Impact response of fire damaged polymer-based composite materials

The structural integrity and impact resistance of composite structures used in a wide range of applications can be dramatically debilitated because of catastrophic events. Fire exposure can significantly reduce the structural integrity and impact resistance of a composite structure in a short period of time (<100 s). The char formed during fire exposure is very porous/brittle, and provides minimal structural support to the fibers. This study involves the low velocity impact (LVI) response of vacuum assisted resin transfer molded (VARTM) E-glass/vinyl ester (VE) laminates and balsa wood core sandwich composites with E-glass/VE facesheets. The LVI response parameters namely peak force and contact stiffness were found to decrease by 20–30% for an E-glass/VE laminate, and by 65–75% for an E-glass/VE balsa core sandwich plate, both subjected to a 100 s period of fire exposure. Two types of boundary conditions (simply supported (SS) and a fully fixed (FF)) were adopted to support the LVI specimens in the test fixture.

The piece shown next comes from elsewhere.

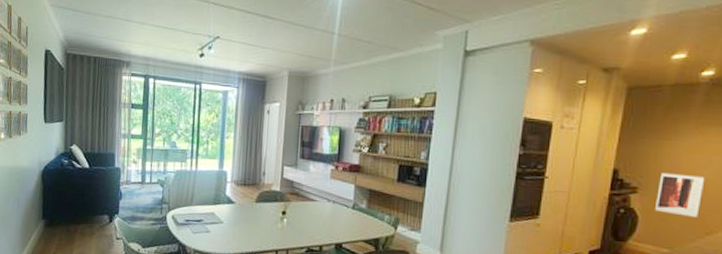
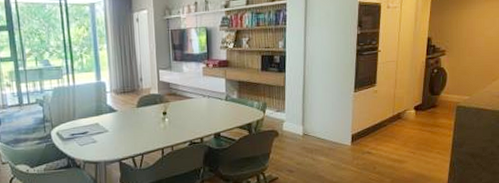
wall art: present [654,172,705,219] -> none [457,35,491,70]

The differences in LVI response of the laminate resulting from the boundary conditions were more evident for short fire exposure times (0–100 s). For a longer period (>100 s) of fire exposure, the boundary conditions made little difference in terms of the overall peak force attained and the contact stiffness. The local density variations in balsa wood cells of the core were found to influence the fire progression in the core, and the corresponding impact response. A lower density (150 kg m−3) balsa wood core was observed to insulate the facesheet more than one with a higher density (180 kg m−3) when exposed to fire. Insulation provided by the core resulted in accumulation of heat in the facesheet (and thereby greater thermal damage), ultimately causing greater loss of contact stiffness and peak contact force at early fire exposure times (0–100 s). A rule-of-mixtures model that estimates the post-fire mechanical properties has been combined with an impact response model that is based on classical plate theory to predict the post-fire loss of impact stiffness for an E-glass/VE laminate subjected to LVI.